Hannah Walsh, principal analyst at Ampere Analysis, added hard numbers to the picture. India produced over 24,000 titles in January 2026 alone, with 19,000 available internationally. The country now accounts for 12 per cent of Asia-Pacific content spend, up from 8 per cent in 2021, outpacing both Japan and China. Key exporters include JioStar, Zee Entertainment, Sony India, Amazon and Netflix, delivering over 7,500 Indian-produced titles abroad each year. The top importing markets are Saudi Arabia, the UAE, Egypt, the United States and the Philippines. Scripted content dominates globally at 88 per cent, with crime dramas and children’s and family titles performing particularly strongly.
Manoj Dobhal, chief executive and executive director of Dish TV India, framed the summit’s ambition squarely. “Stories don’t need translation. They need a platform, discovery, and reach, local or global,” he said. “India produces more movies than any country, our streaming platforms compete globally, and our tech and creators win international awards. Yet fragmentation slows growth.

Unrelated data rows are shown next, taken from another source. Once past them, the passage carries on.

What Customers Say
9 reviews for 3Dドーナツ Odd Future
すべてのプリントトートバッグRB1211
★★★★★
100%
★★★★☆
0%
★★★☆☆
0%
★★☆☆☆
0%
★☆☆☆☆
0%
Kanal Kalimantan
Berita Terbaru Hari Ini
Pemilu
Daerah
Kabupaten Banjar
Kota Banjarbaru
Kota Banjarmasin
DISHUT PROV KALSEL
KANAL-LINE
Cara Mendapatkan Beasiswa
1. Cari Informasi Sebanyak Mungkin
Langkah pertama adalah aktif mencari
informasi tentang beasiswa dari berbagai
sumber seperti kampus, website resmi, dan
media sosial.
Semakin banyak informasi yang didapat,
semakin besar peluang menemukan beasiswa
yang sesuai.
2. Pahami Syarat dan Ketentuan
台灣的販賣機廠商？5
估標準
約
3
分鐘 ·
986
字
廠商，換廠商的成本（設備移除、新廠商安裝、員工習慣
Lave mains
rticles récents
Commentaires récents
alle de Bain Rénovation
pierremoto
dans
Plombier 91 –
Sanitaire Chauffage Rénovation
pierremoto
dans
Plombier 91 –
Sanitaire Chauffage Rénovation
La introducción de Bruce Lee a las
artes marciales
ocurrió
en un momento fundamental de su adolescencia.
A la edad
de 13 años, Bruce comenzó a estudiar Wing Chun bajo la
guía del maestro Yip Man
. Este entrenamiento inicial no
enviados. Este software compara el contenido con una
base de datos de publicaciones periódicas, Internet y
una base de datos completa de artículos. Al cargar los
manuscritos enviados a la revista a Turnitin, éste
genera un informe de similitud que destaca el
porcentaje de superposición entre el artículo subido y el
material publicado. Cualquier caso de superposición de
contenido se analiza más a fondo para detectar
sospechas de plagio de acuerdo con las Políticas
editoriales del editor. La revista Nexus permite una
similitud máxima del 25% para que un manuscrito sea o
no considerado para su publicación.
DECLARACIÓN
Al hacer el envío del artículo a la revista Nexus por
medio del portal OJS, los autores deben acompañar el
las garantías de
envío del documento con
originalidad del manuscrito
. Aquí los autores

Producers, platforms, and tech move in different lanes. We need shared spaces, collaboration, and an ecosystem where ideas, technology, and people meet. That is why we built Content India.”
The data, the pitches and the prize money all pointed to the same conclusion: India is not waiting for the world to discover its stories. It is building the infrastructure to sell them.